**Task objective**
All of the entries should be restated word for word, but without their pictures.

(Stored items)
········

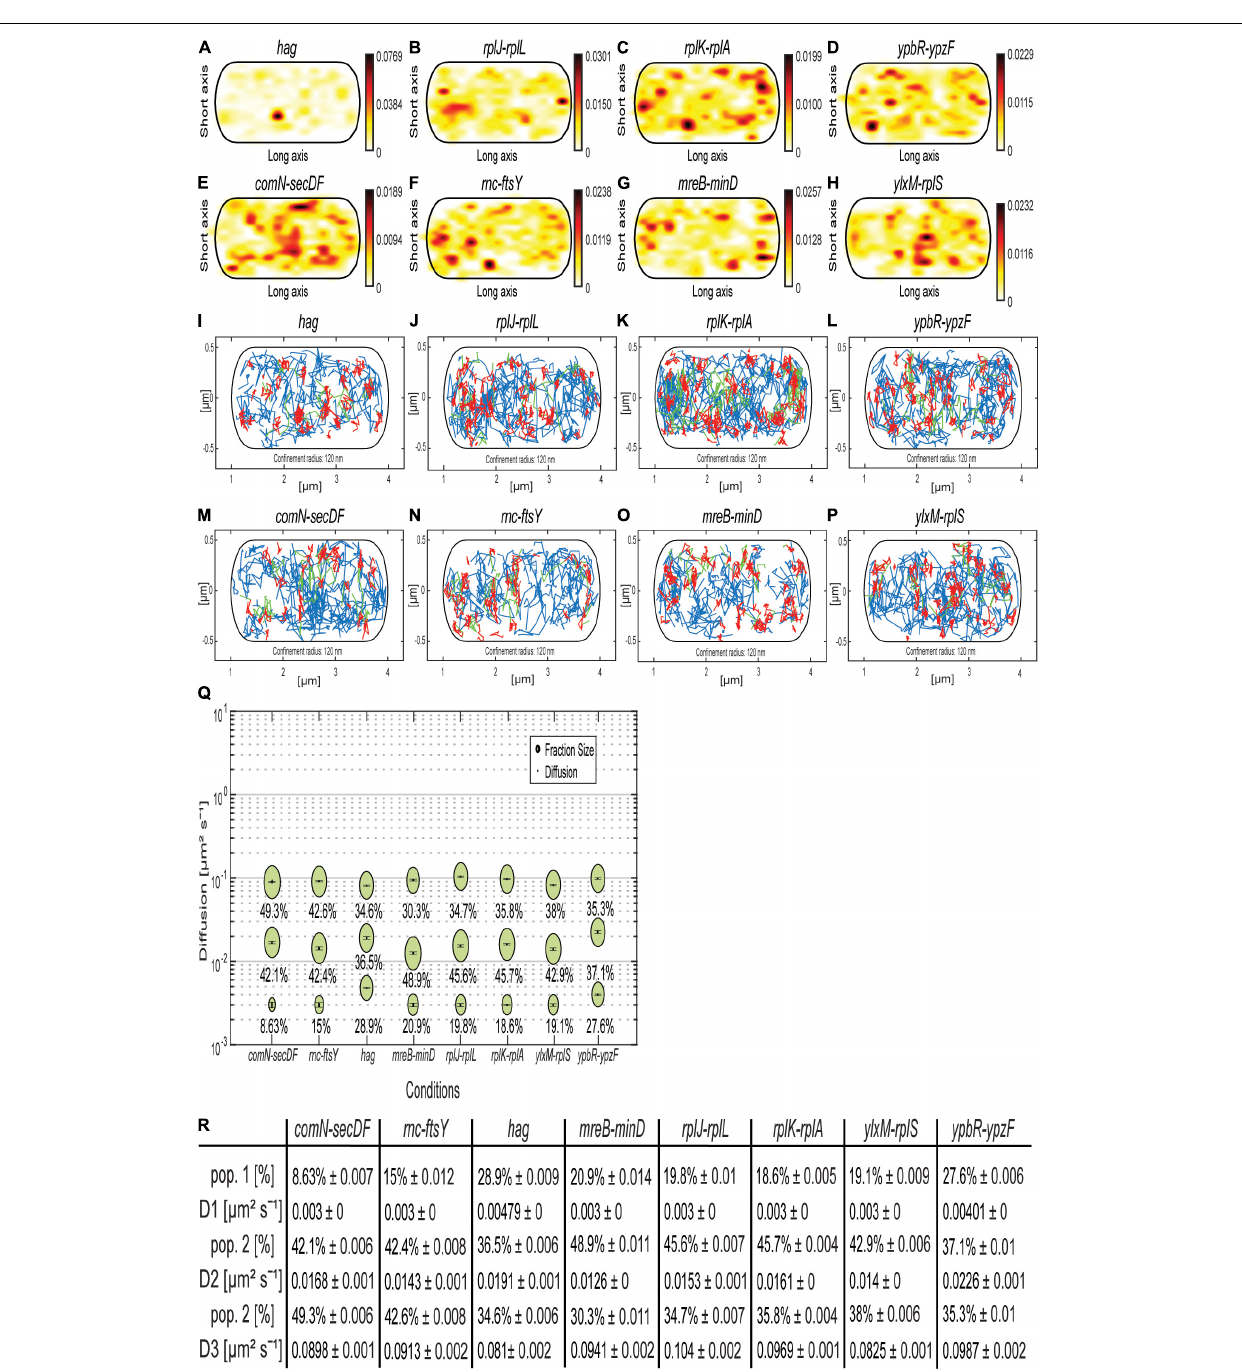
Frontiers in Microbiology |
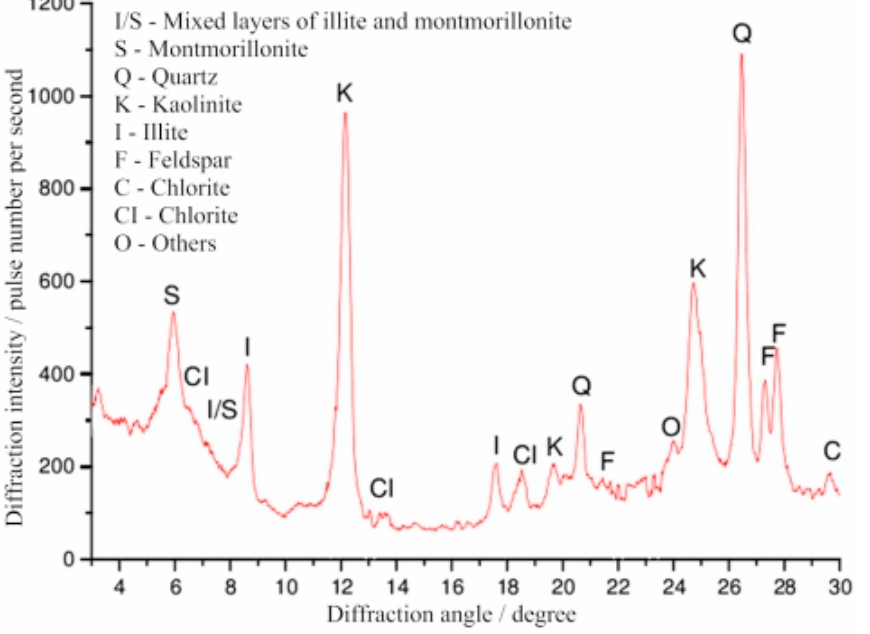
Figure 8. Mudstone mineral composition X-diffraction pattern.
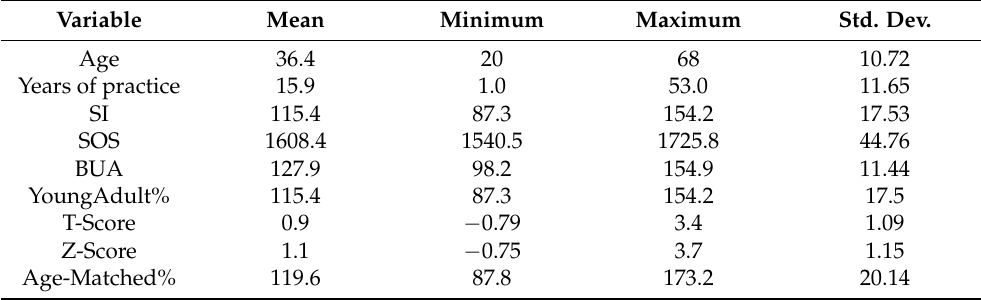
Table 1. Descriptive statistics show the mean values of variables characterizing the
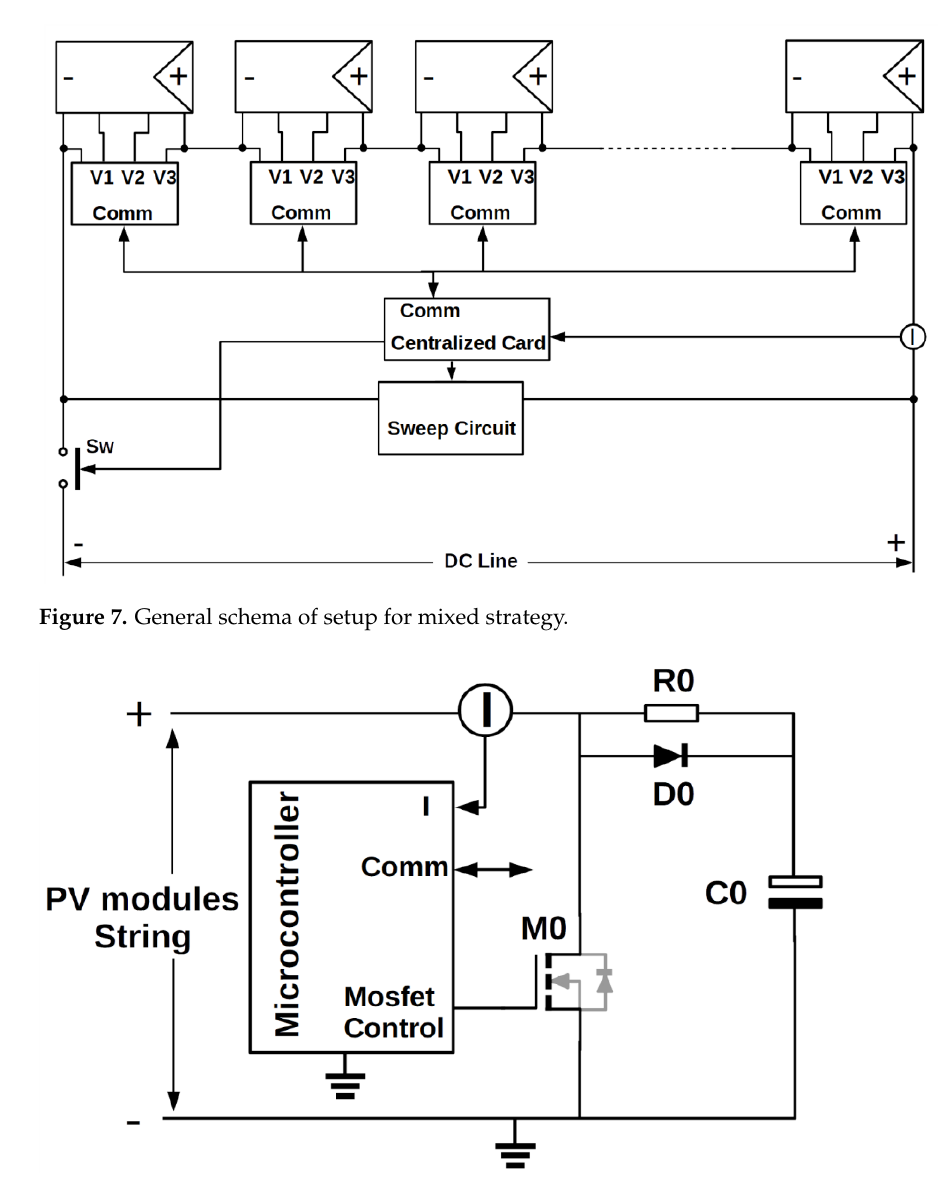
Figure 8. Detail of the centralized card schematic with sweeping circuit on the right.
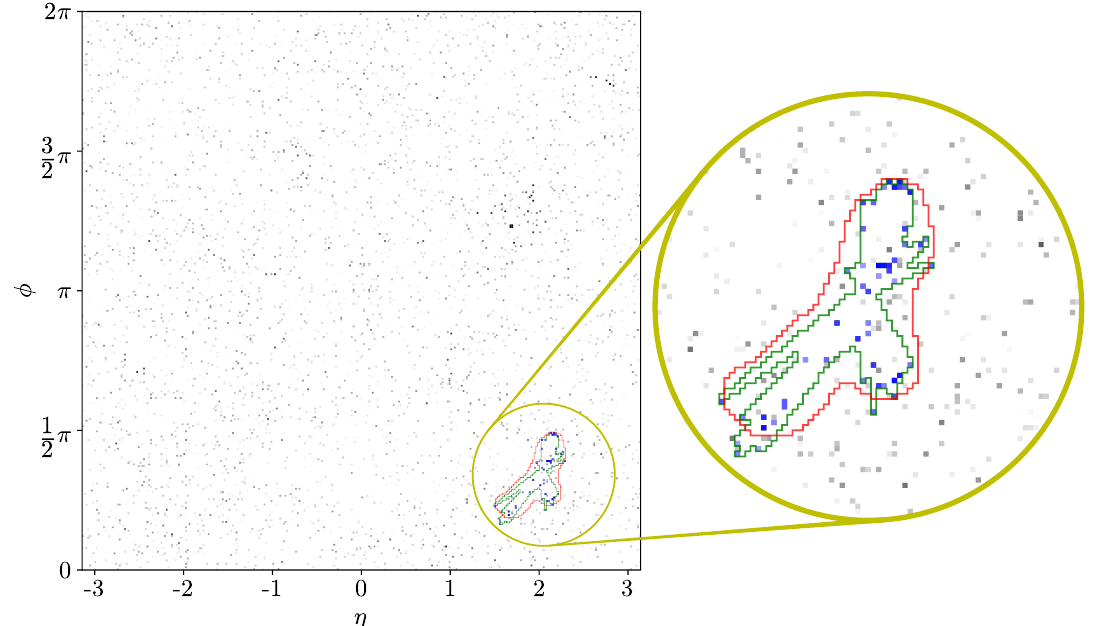
Figure 4. A typical event containing one Higgs and three QCD jets (overlaid by pileup events). Each pixel corresponds to ∆ η × ∆ φ = 0 . 020 × 0 . 020 . The grayscale of the image are inverted for better perception. Particles of the Higgs jet are highlighted in blue. The yellow circle has R = 0 . 8 , which is the minimum radius required for a C/A jet to enclose the Higgs decay products completely. This region is magnified three times for clearer visibility. The Higgs boson in this event has p T = 327 GeV. This fat jet has p T = 417 GeV and m = 209 GeV prior to any glooming procedure. The green contour indicates the input mask we constructed in radial shape, and the red one indicates the output. Note that we mandatorily enlarge the output by two pixels around its boundary as the final detection result. In this example, particles inside the enlarged contour produce a reconstruction of m = 118 GeV and p T = 329 GeV, as compared to a trimmed jet of m = 133 GeV and p T = 336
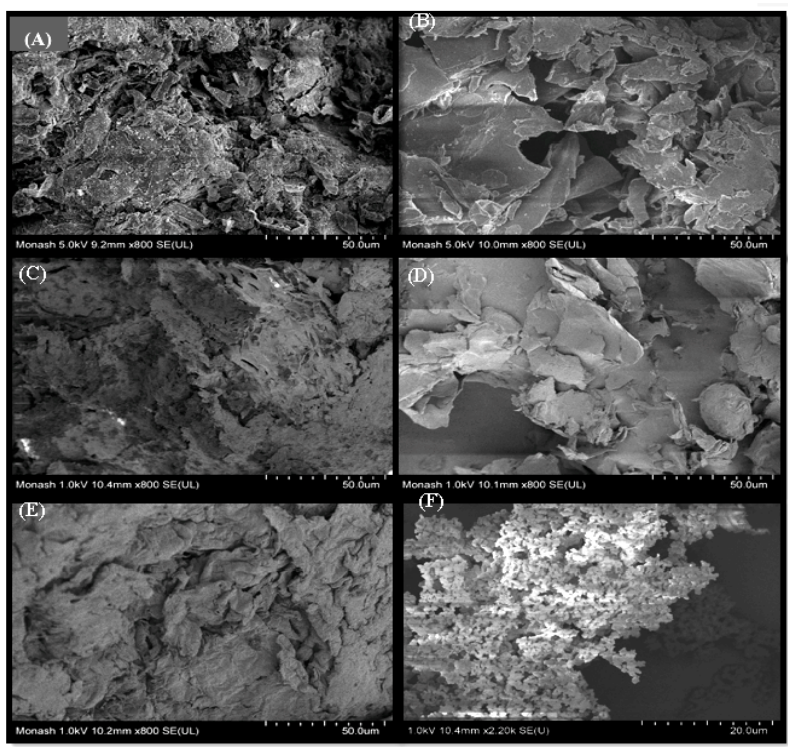
Figure 5. FE ‐ SEM images of cellulose A (preparation 1) ( A ); cellulose B (preparation 2) ( B ); cellulose C (preparation 3) ( C ); cellulose D (preparation 4) ( D ); cellulose E (preparation 5) ( E ); and carboxymethyl sago cellulose (CMSC) ( F ). All cellulose preparation was at ×800 magnification and CMSC was at 2200× magnification.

········

**Output for this task**
Frontiers in Microbiology |
Figure 8. Mudstone mineral composition X-diffraction pattern.
Table 1. Descriptive statistics show the mean values of variables characterizing the
Figure 8. Detail of the centralized card schematic with sweeping circuit on the right.
Figure 4. A typical event containing one Higgs and three QCD jets (overlaid by pileup events). Each pixel corresponds to ∆ η × ∆ φ = 0 . 020 × 0 . 020 . The grayscale of the image are inverted for better perception. Particles of the Higgs jet are highlighted in blue. The yellow circle has R = 0 . 8 , which is the minimum radius required for a C/A jet to enclose the Higgs decay products completely. This region is magnified three times for clearer visibility. The Higgs boson in this event has p T = 327 GeV. This fat jet has p T = 417 GeV and m = 209 GeV prior to any glooming procedure. The green contour indicates the input mask we constructed in radial shape, and the red one indicates the output. Note that we mandatorily enlarge the output by two pixels around its boundary as the final detection result. In this example, particles inside the enlarged contour produce a reconstruction of m = 118 GeV and p T = 329 GeV, as compared to a trimmed jet of m = 133 GeV and p T = 336
Figure 5. FE ‐ SEM images of cellulose A (preparation 1) ( A ); cellulose B (preparation 2) ( B ); cellulose C (preparation 3) ( C ); cellulose D (preparation 4) ( D ); cellulose E (preparation 5) ( E ); and carboxymethyl sago cellulose (CMSC) ( F ). All cellulose preparation was at ×800 magnification and CMSC was at 2200× magnification.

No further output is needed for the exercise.